Common Questions About Invention Disclosures
- “How do I know if something is patentable?”
- One answer is, “When you solve a problem, the solution may be patentable.”
- Engineers tend to think most of their designs are not novel and may not appreciate that a unique combination of known elements is patentable. Engineers may also be reminded that patentability is a legal question to be determined by IP counsel after reviewing the results of a patent search.
- IP counsel may caution engineers not to rely on their gut when they believe a design is not patentable, but encourage them to rely on their gut when they think something is patentable.
- “When should I submit an invention disclosure?”
- The clear answer is, “Not when you are about to publish or disclose the invention at a conference!”
- This is actually a very important question that depends on a company’s patenting strategy. This part of their IP strategy considers many factors, such as the technology of the invention, business strategy, contractual obligations, public disclosures of the invention, and cost.
- For example, a company may have an aggressive patenting strategy that looks to file multiple provisional applications during the design before filing a non-provisional patent application.

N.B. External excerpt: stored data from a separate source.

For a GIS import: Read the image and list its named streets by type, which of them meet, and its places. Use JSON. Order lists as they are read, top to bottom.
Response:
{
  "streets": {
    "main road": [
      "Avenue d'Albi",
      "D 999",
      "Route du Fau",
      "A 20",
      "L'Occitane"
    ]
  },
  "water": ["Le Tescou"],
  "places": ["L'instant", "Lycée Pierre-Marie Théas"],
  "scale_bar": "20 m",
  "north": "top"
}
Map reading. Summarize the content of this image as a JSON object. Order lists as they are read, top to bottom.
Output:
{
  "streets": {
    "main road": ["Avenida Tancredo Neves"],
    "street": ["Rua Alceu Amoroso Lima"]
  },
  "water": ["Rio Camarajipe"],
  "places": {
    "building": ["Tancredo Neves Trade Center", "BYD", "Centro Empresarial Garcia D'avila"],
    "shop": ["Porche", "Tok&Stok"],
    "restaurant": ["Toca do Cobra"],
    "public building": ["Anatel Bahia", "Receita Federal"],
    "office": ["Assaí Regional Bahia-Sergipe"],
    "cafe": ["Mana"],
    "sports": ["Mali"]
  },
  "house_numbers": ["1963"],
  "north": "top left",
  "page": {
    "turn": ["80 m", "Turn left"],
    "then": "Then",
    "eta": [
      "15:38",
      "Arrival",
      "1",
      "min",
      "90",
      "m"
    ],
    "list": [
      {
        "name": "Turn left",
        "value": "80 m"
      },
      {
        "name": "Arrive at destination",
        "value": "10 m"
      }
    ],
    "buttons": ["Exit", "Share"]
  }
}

In this case, invention disclosures would be filed at multiple technical milestones or design changes/alternatives.
- “How much information do I have to include in the invention disclosure?”
- This is a loaded question. At times, inventors push back about the amount of time it takes to draft an invention disclosure because this effort takes away from their “real” job. The extremes in drafting an invention disclosure range from a high-level summary invention at one end, and a complete data dump with no context on how the information fits together on the other end. The obvious answer is somewhere in between.

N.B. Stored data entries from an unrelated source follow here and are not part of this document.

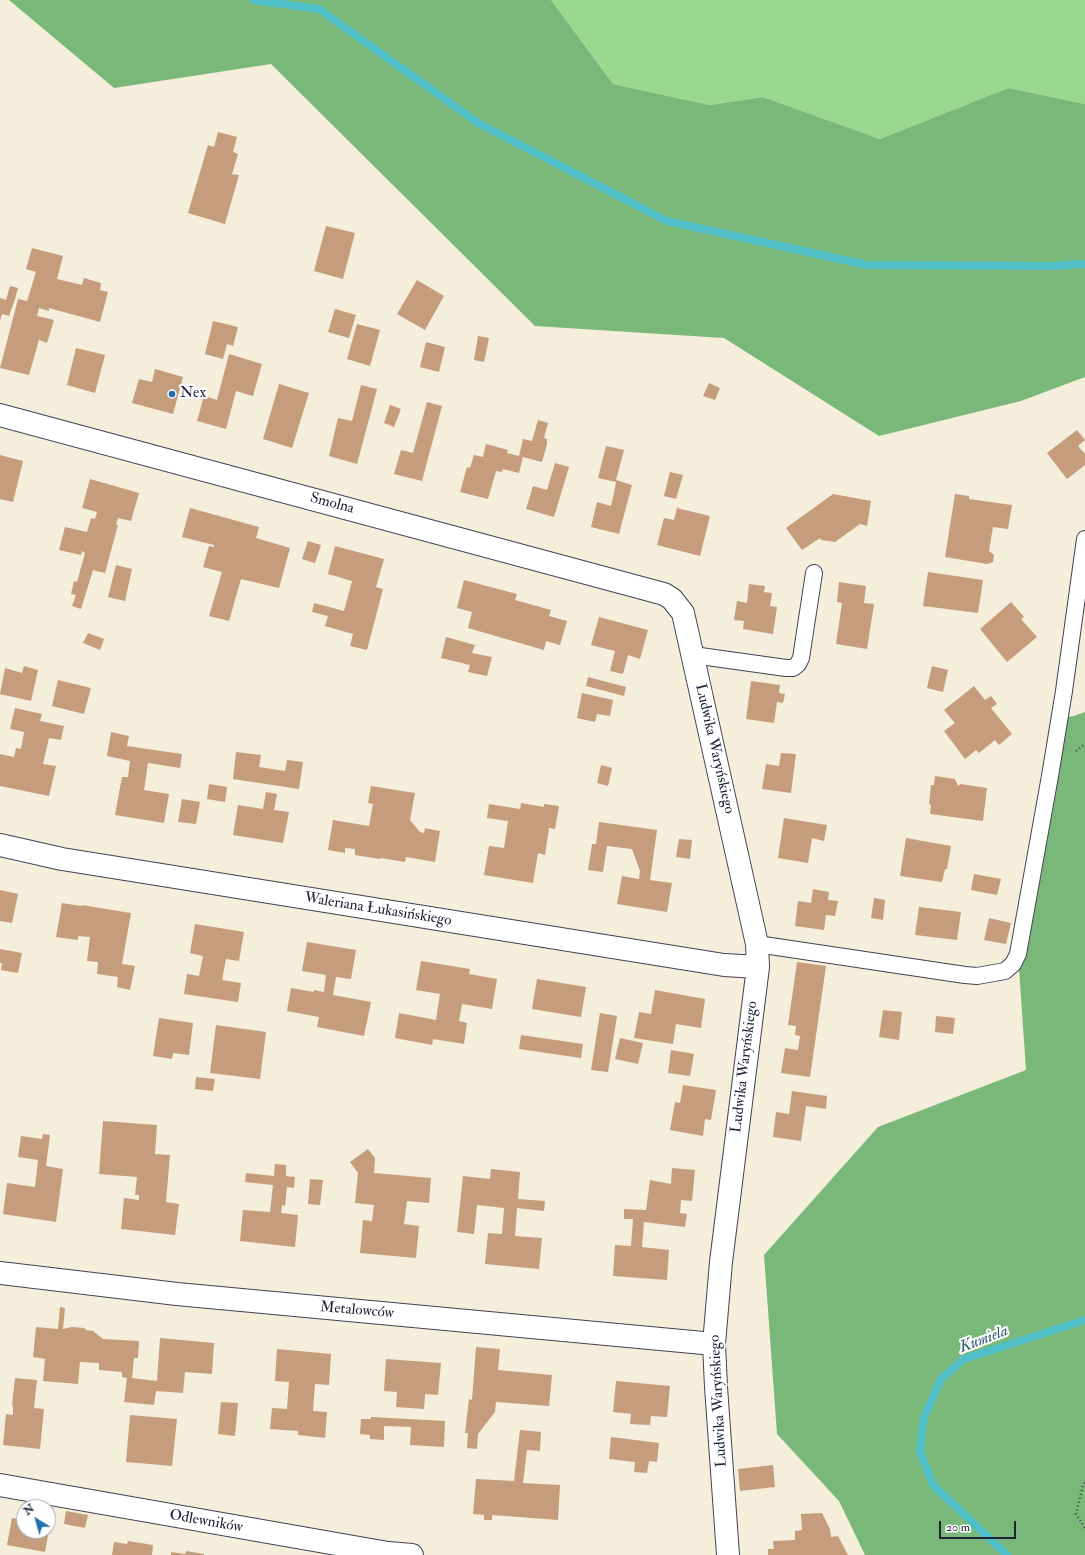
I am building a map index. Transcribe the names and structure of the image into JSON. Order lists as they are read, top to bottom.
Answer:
{
  "streets": {
    "street": [
      "Smolna",
      "Ludwika Waryńskiego",
      "Waleriana Łukasińskiego",
      "Metalowców",
      "Odlewników"
    ]
  },
  "crossings": [
    ["Smolna", "Ludwika Waryńskiego"],
    ["Ludwika Waryńskiego", "Waleriana Łukasińskiego"],
    ["Ludwika Waryńskiego", "Metalowców"]
  ],
  "water": ["Kumiela"],
  "places": ["Nex"],
  "scale_bar": "20 m",
  "north": "top left"
}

- The information provided should be enough to describe the invention in order to enable one skilled in the art to practice the invention. They should also compose their disclosure with the understanding that a patent attorney or agent will use this information to draft a patent application.
- IP counsel may also have to field a complaint by engineers that drafting invention disclosures may be a waste of time when the Patent Review Committee may reject their invention for filing a patent application. If this is an issue, IP counsel may consider having a two-tier or iterative invention disclosure process.
- For example, an initial invention disclosure may be drafted at a less detailed level sufficient for members of the Patent Review Committee who are familiar with the invention’s technology. Once approved, the inventor would be expected to expand upon the initial invention disclosure with a more detailed version.
Invention disclosures require considerable time and effort from an inventor, but this time is well worth the expense if it results in a well-drafted, stronger, and comprehensive patent application to protect your company’s valuable intellectual property. Well-crafted invention disclosures by a well-informed R&D team will contribute to enhancing your company’s standing as leading innovators in your market. As IP counsel, creating an open dialogue around invention disclosures with your R&D colleagues will strengthen those relationships, and aid you in your efforts to align your company’s business strategy with IP goals.
This article is for informational purposes, is not intended to constitute legal advice, and may be considered advertising under applicable state laws. The opinions expressed in this article are those of the author only and are not necessarily shared by Dilworth IP, its other attorneys, agents, or staff, or its clients.